**Collected data entries**.

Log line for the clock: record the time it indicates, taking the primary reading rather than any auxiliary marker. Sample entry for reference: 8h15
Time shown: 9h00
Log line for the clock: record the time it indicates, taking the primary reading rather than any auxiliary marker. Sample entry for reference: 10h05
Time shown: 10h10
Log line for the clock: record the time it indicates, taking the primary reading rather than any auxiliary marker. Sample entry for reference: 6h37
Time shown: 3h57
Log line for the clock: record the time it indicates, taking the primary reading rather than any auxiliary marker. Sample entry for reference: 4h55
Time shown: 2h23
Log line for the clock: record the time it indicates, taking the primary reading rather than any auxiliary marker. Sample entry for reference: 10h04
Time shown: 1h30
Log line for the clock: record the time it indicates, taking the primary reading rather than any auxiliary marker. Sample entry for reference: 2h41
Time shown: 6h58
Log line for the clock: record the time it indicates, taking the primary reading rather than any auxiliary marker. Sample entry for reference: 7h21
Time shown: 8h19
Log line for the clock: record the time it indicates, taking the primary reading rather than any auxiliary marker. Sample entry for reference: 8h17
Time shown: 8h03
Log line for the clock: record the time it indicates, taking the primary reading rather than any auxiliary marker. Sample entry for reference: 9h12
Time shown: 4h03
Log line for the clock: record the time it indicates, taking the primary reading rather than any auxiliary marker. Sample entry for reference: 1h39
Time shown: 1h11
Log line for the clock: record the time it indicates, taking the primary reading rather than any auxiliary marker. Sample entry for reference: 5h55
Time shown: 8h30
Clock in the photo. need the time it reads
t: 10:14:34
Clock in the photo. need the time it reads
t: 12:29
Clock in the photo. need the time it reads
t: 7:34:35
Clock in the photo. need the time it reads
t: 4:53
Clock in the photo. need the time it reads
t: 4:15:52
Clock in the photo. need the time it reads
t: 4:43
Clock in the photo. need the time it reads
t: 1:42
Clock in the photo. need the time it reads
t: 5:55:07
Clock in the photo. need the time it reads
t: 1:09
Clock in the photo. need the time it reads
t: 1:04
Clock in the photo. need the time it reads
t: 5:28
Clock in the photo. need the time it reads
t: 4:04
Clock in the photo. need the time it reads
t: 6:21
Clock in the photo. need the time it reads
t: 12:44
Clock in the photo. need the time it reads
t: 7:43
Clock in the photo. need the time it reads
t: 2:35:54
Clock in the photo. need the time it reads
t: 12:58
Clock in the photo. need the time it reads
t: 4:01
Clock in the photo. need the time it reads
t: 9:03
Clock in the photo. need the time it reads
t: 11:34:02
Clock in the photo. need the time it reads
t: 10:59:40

**What to do**. Transcribe every entry above, character for character.

**Exercise result**.
Log line for the clock: record the time it indicates, taking the primary reading rather than any auxiliary marker. Sample entry for reference: 8h15
Time shown: 9h00
Log line for the clock: record the time it indicates, taking the primary reading rather than any auxiliary marker. Sample entry for reference: 10h05
Time shown: 10h10
Log line for the clock: record the time it indicates, taking the primary reading rather than any auxiliary marker. Sample entry for reference: 6h37
Time shown: 3h57
Log line for the clock: record the time it indicates, taking the primary reading rather than any auxiliary marker. Sample entry for reference: 4h55
Time shown: 2h23
Log line for the clock: record the time it indicates, taking the primary reading rather than any auxiliary marker. Sample entry for reference: 10h04
Time shown: 1h30
Log line for the clock: record the time it indicates, taking the primary reading rather than any auxiliary marker. Sample entry for reference: 2h41
Time shown: 6h58
Log line for the clock: record the time it indicates, taking the primary reading rather than any auxiliary marker. Sample entry for reference: 7h21
Time shown: 8h19
Log line for the clock: record the time it indicates, taking the primary reading rather than any auxiliary marker. Sample entry for reference: 8h17
Time shown: 8h03
Log line for the clock: record the time it indicates, taking the primary reading rather than any auxiliary marker. Sample entry for reference: 9h12
Time shown: 4h03
Log line for the clock: record the time it indicates, taking the primary reading rather than any auxiliary marker. Sample entry for reference: 1h39
Time shown: 1h11
Log line for the clock: record the time it indicates, taking the primary reading rather than any auxiliary marker. Sample entry for reference: 5h55
Time shown: 8h30
Clock in the photo. need the time it reads
t: 10:14:34
Clock in the photo. need the time it reads
t: 12:29
Clock in the photo. need the time it reads
t: 7:34:35
Clock in the photo. need the time it reads
t: 4:53
Clock in the photo. need the time it reads
t: 4:15:52
Clock in the photo. need the time it reads
t: 4:43
Clock in the photo. need the time it reads
t: 1:42
Clock in the photo. need the time it reads
t: 5:55:07
Clock in the photo. need the time it reads
t: 1:09
Clock in the photo. need the time it reads
t: 1:04
Clock in the photo. need the time it reads
t: 5:28
Clock in the photo. need the time it reads
t: 4:04
Clock in the photo. need the time it reads
t: 6:21
Clock in the photo. need the time it reads
t: 12:44
Clock in the photo. need the time it reads
t: 7:43
Clock in the photo. need the time it reads
t: 2:35:54
Clock in the photo. need the time it reads
t: 12:58
Clock in the photo. need the time it reads
t: 4:01
Clock in the photo. need the time it reads
t: 9:03
Clock in the photo. need the time it reads
t: 11:34:02
Clock in the photo. need the time it reads
t: 10:59:40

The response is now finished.